Data:
====

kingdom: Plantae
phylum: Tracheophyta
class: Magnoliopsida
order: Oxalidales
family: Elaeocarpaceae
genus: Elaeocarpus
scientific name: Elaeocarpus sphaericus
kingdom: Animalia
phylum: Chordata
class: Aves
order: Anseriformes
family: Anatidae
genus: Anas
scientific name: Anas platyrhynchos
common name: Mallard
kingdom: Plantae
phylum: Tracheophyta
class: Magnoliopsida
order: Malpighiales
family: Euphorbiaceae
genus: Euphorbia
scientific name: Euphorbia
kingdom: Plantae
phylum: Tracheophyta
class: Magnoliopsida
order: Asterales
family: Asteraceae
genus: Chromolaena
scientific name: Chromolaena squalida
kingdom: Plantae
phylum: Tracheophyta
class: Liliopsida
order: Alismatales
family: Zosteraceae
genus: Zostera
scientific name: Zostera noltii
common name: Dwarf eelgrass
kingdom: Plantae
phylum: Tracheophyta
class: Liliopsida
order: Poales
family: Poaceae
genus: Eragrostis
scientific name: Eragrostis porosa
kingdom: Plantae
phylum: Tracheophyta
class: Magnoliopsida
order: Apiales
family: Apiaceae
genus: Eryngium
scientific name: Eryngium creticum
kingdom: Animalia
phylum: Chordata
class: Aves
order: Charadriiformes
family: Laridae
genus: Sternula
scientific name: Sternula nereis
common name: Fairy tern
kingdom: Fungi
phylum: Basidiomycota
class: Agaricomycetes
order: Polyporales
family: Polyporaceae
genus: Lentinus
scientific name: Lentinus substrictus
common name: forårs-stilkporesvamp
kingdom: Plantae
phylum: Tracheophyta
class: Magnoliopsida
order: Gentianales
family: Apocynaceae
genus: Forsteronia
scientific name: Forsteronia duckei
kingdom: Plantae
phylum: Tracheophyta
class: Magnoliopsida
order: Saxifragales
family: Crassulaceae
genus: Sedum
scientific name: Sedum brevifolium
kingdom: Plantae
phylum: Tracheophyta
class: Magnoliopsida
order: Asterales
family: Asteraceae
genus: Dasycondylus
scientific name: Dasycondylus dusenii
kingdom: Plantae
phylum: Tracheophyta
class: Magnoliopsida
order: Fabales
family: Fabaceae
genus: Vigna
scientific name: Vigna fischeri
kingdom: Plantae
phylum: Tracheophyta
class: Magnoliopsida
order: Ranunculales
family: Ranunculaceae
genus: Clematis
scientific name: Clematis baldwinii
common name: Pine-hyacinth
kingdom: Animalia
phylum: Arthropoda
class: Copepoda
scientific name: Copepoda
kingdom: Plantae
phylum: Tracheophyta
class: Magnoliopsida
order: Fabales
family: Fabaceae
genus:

====

Given exercise: Convert every line of the listing above into a JSON list of strings, with one string per line and no blank lines.

Final result:
[
  "kingdom: Plantae",
  "phylum: Tracheophyta",
  "class: Magnoliopsida",
  "order: Oxalidales",
  "family: Elaeocarpaceae",
  "genus: Elaeocarpus",
  "scientific name: Elaeocarpus sphaericus",
  "kingdom: Animalia",
  "phylum: Chordata",
  "class: Aves",
  "order: Anseriformes",
  "family: Anatidae",
  "genus: Anas",
  "scientific name: Anas platyrhynchos",
  "common name: Mallard",
  "kingdom: Plantae",
  "phylum: Tracheophyta",
  "class: Magnoliopsida",
  "order: Malpighiales",
  "family: Euphorbiaceae",
  "genus: Euphorbia",
  "scientific name: Euphorbia",
  "kingdom: Plantae",
  "phylum: Tracheophyta",
  "class: Magnoliopsida",
  "order: Asterales",
  "family: Asteraceae",
  "genus: Chromolaena",
  "scientific name: Chromolaena squalida",
  "kingdom: Plantae",
  "phylum: Tracheophyta",
  "class: Liliopsida",
  "order: Alismatales",
  "family: Zosteraceae",
  "genus: Zostera",
  "scientific name: Zostera noltii",
  "common name: Dwarf eelgrass",
  "kingdom: Plantae",
  "phylum: Tracheophyta",
  "class: Liliopsida",
  "order: Poales",
  "family: Poaceae",
  "genus: Eragrostis",
  "scientific name: Eragrostis porosa",
  "kingdom: Plantae",
  "phylum: Tracheophyta",
  "class: Magnoliopsida",
  "order: Apiales",
  "family: Apiaceae",
  "genus: Eryngium",
  "scientific name: Eryngium creticum",
  "kingdom: Animalia",
  "phylum: Chordata",
  "class: Aves",
  "order: Charadriiformes",
  "family: Laridae",
  "genus: Sternula",
  "scientific name: Sternula nereis",
  "common name: Fairy tern",
  "kingdom: Fungi",
  "phylum: Basidiomycota",
  "class: Agaricomycetes",
  "order: Polyporales",
  "family: Polyporaceae",
  "genus: Lentinus",
  "scientific name: Lentinus substrictus",
  "common name: forårs-stilkporesvamp",
  "kingdom: Plantae",
  "phylum: Tracheophyta",
  "class: Magnoliopsida",
  "order: Gentianales",
  "family: Apocynaceae",
  "genus: Forsteronia",
  "scientific name: Forsteronia duckei",
  "kingdom: Plantae",
  "phylum: Tracheophyta",
  "class: Magnoliopsida",
  "order: Saxifragales",
  "family: Crassulaceae",
  "genus: Sedum",
  "scientific name: Sedum brevifolium",
  "kingdom: Plantae",
  "phylum: Tracheophyta",
  "class: Magnoliopsida",
  "order: Asterales",
  "family: Asteraceae",
  "genus: Dasycondylus",
  "scientific name: Dasycondylus dusenii",
  "kingdom: Plantae",
  "phylum: Tracheophyta",
  "class: Magnoliopsida",
  "order: Fabales",
  "family: Fabaceae",
  "genus: Vigna",
  "scientific name: Vigna fischeri",
  "kingdom: Plantae",
  "phylum: Tracheophyta",
  "class: Magnoliopsida",
  "order: Ranunculales",
  "family: Ranunculaceae",
  "genus: Clematis",
  "scientific name: Clematis baldwinii",
  "common name: Pine-hyacinth",
  "kingdom: Animalia",
  "phylum: Arthropoda",
  "class: Copepoda",
  "scientific name: Copepoda",
  "kingdom: Plantae",
  "phylum: Tracheophyta",
  "class: Magnoliopsida",
  "order: Fabales",
  "family: Fabaceae",
  "genus:"
]